The current understanding of the phenotypic and functional properties of human regulatory B cells (Bregs)

Abstract

B cells can have a wide range of pro- and anti- inflammatory functions. A subset of B cells called regulatory B cells (Bregs) can potently suppress immune responses. Bregs have been shown to maintain immune homeostasis and modulate inflammatory responses. Bregs are an exciting cellular target across a range of diseases, including Breg induction in autoimmunity, allergy and transplantation, and Breg suppression in cancers and infection. Bregs exhibit a remarkable phenotypic heterogeneity, rendering their unequivocal identification a challenging task. The lack of a universally accepted and exclusive surface marker set for Bregs across various studies contributes to inconsistencies in their categorization. This review paper presents a comprehensive overview of the current understanding of the phenotypic and functional properties of human Bregs while addressing the persisting ambiguities and discrepancies in their characterization.
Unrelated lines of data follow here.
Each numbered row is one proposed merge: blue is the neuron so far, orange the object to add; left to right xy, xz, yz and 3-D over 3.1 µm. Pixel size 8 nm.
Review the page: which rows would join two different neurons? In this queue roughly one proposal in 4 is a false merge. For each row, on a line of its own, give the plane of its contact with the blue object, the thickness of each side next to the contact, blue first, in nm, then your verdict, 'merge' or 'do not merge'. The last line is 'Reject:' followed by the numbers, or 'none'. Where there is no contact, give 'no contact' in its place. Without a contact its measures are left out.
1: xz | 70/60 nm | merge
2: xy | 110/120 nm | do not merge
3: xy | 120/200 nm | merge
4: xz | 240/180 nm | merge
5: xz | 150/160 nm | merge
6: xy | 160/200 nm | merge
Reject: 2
Finally, the paper examines the promising therapeutic opportunities presented by Bregs as their immunomodulatory capacities have gained attention in the context of autoimmune diseases, allergic conditions, and cancer. We explore the exciting potential in harnessing Bregs as potential therapeutic agents and the avenues that remain open for the development of Breg-based treatment strategies.
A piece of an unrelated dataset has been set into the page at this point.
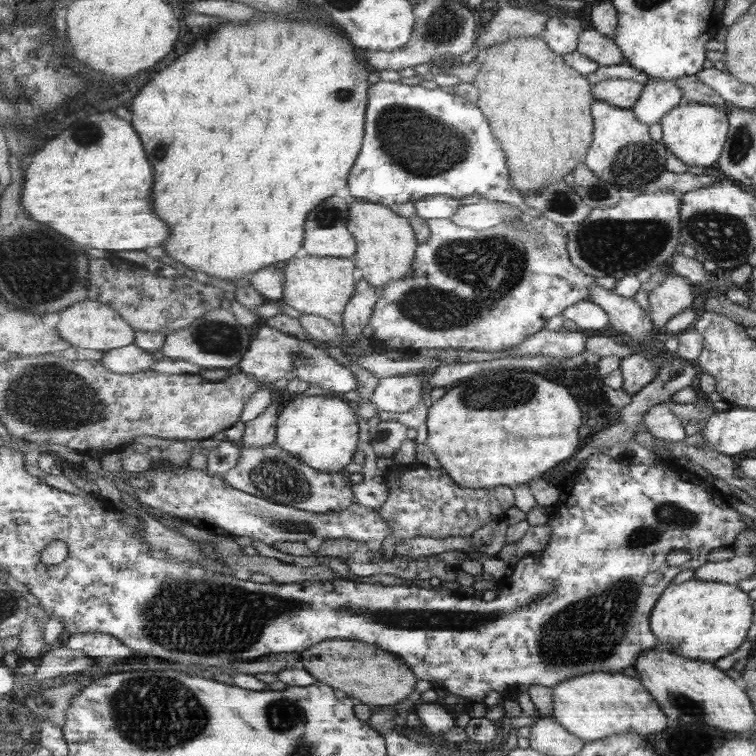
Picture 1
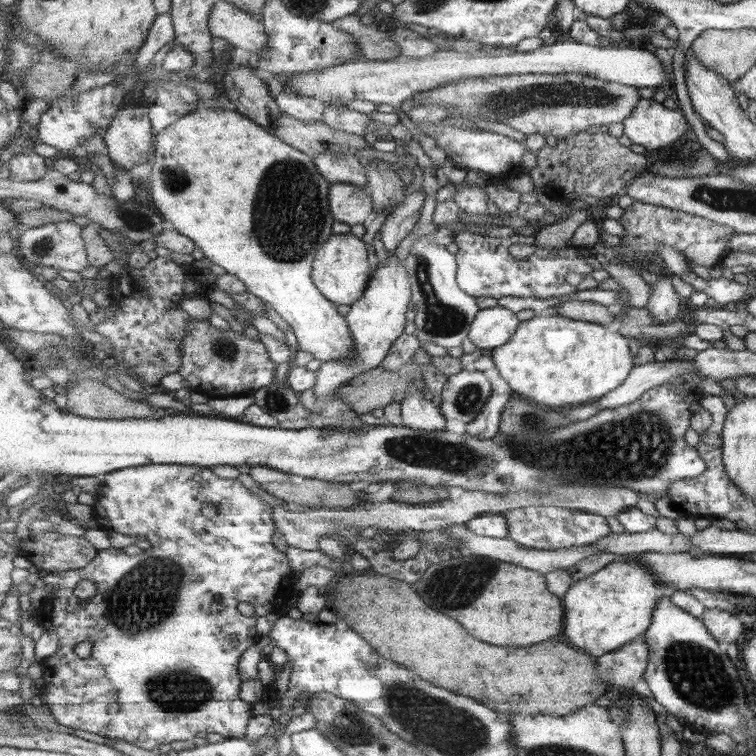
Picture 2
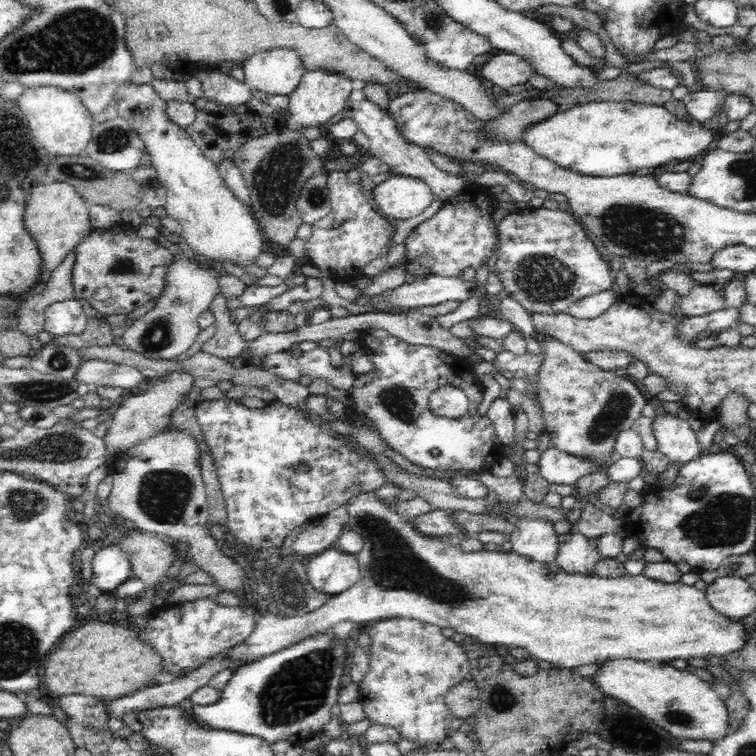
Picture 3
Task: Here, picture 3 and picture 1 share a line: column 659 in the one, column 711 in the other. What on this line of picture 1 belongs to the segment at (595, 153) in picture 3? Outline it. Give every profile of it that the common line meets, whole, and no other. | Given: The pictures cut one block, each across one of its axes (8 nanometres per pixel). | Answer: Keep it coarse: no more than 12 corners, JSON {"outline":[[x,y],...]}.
{"outline":[[684,101],[660,124],[686,166],[720,162],[726,108]]}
Keywords: B cells; Bregs; IL-10; IL-25; TGF-B; autoimmune disease; infection; regulation.

Figure 1.

Key mechanisms of Bregs on suppressing other immune cells. (Top) Cell surface receptors expressed by Bregs with known immunosuppressive effects on iNKT and CD4 T cells, and (bottom) secreted factors with known immunosuppressive effects on CD4 and CD8 T cells as well as Tregs. Created in BioRender. Wu, S. (2024) BioRender.com/b10q919.

Figure 2.

Mechanisms of Breg responses in cancer, infection, autoimmune conditions and transplantation. In cancer and infections, an expansion of IL-10⁺ Bregs and TGF-β secreting Bregs mediate the conversion of effector T cells into Tregs and inhibit the activation of other effector T cell populations. In contrast, a reduction or dysfunction of Bregs have been shown in autoimmune conditions and transplantation responses, where IL-10⁺ Bregs inhibit the secretion of proinflammatory cytokines by Th1, Th17, and monocytes. Further, Bregs inhibit expansion of T cells and promote differentiation of Tregs. IL-10⁺ Bregs can hinder the anti-tumour responses of CD4⁺ and CD8⁺ T cells by curbing their generation of inflammatory cytokines. TGF-β+ Bregs can also induce CD4⁺ T cells to become Tregs. TGF-β- and GrB-secreting Bregs inhibit proliferation of CD4⁺ T and CD8⁺ T cells. Bregs express surface molecules including PD-1 which bind to T cells and limit their anti-tumoural responses. Created in BioRender. Wu, S. (2024) BioRender.com/s75v103.

Figure 3.

Opportunities and challenges of Bregs. Bregs could be targeted for depletion to augment anti-tumour immune responses. In vitro expansion of patient-derived Bregs and adoptive transfer into patients could suppress autoimmune or alloimmune responses in patients with autoimmune disorders or transplants. Boosting endogenous Breg populations via therapeutic agents could promote Breg expansion and induce tolerance in these patients. Created in BioRender. Wu, S. (2024) BioRender.com/a43i376.